L’homme est alors devenu agressif et a commencé à crier. Il a menacé de tout casser si elle ne lui fournissait pas le montant exigé.
La dame lui a dit qu’elle allait téléphoner au 911. L’individu a alors quitté la maison pendant que sa mère appelait les policiers. En se rendant sur les lieux, les agents ont tenté de localiser le suspect. Ils ont rencontré la plaignante, qui leur a dit qu’il n’était plus là. Ils ont ratissé les alentours de la demeure, mais ne l’ont pas trouvé.
La mère a éprouvé quelques étourdissements à l’arrivée des patrouilleurs, ces derniers ont téléphoné à Urgences-santé.
Pendant qu’une des agentes attendait les ambulanciers à l’extérieur, elle a aperçu un homme à vélo dont la description correspondait à celle du suspect. Elle l’a interpellé par son nom et il a répondu. En allant à sa rencontre, l’homme a pris la fuite et s’est réfugié dans la maison pour ensuite s’enfermer dans sa chambre.
Il refusait de sortir et a menacé les policiers en leur disant que s’ils ne partaient pas, il irait chercher son « morceau », terme qui désigne une arme à feu. Les agents sont sortis en amenant la dame avec eux. L’homme a fini par sortir de la maison, toutefois il n’obtempérait pas aux ordres des patrouilleurs qui lui demandaient de montrer ses mains. Il est alors entré de nouveau dans la maison et, cette fois, à fermer toutes les lumières et la porte d’entrée.

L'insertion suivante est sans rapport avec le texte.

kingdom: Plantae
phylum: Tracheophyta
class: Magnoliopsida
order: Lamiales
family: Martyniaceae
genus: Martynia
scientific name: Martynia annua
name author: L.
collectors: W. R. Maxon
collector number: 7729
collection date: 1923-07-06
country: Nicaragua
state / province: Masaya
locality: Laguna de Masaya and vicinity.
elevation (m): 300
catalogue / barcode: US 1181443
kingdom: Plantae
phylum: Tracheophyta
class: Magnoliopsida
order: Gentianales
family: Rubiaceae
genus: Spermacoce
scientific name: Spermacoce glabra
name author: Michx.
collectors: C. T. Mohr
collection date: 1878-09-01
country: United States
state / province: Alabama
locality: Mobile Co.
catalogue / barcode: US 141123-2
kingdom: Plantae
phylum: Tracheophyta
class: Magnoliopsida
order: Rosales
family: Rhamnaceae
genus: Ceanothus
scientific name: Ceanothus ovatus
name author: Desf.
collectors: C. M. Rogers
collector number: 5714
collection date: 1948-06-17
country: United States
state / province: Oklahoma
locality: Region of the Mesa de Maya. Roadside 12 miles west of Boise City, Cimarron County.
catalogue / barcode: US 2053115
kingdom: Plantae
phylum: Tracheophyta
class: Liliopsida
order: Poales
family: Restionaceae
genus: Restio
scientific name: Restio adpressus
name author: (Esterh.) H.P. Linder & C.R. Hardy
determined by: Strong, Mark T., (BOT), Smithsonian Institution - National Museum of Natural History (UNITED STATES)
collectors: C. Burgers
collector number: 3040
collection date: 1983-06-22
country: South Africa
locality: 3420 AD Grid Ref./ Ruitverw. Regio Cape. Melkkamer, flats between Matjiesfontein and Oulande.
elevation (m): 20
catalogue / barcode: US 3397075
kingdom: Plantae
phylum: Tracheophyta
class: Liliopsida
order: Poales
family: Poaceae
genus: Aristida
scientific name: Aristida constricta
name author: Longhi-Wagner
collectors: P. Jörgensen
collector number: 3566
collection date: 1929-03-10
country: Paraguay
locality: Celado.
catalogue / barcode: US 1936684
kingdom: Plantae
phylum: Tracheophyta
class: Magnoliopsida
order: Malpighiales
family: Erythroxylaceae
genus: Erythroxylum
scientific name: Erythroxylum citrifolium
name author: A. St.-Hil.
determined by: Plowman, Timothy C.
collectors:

Vers 5 h 49, il est ressorti sur le balcon, mais cette fois, un agent caché a réussi à lui passer les menottes. L’homme a été conduit au centre opérationnel et fait face à des accusations pour extorsion.
Les policiers rappellent qu’il est important de demander de l’aide lorsqu’on connaît quelqu’un aux prises dans ce genre de situation.